EXCERPTED RECORDS below:
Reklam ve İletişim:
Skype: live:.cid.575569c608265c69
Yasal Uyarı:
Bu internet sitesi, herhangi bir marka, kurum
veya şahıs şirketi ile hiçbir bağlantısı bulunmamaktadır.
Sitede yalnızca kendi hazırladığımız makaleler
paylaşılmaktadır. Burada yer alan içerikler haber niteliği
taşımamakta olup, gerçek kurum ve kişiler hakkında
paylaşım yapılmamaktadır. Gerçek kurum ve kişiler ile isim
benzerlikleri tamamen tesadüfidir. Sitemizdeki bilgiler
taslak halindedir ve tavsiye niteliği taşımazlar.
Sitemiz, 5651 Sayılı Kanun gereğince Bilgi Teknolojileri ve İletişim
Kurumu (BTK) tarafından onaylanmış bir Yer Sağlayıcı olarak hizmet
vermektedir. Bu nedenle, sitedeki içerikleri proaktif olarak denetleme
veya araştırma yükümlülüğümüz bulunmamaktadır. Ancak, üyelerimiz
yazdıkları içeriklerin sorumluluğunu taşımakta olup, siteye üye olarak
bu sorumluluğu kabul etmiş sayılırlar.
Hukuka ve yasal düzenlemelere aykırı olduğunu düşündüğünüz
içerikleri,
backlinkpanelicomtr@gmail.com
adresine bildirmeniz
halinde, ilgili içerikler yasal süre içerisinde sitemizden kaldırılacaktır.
End of EXCERPTED RECORDS.
EXCERPTED RECORDS below:
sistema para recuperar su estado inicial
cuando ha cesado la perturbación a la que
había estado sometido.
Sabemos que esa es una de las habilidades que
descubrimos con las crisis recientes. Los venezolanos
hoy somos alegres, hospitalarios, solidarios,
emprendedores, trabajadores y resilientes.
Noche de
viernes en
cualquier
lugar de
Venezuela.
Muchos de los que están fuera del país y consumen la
End of EXCERPTED RECORDS.
THE TASK: Among the lines of the listing above, count those that hold the string "veya", giving the count alone.

TASK ANSWER: 2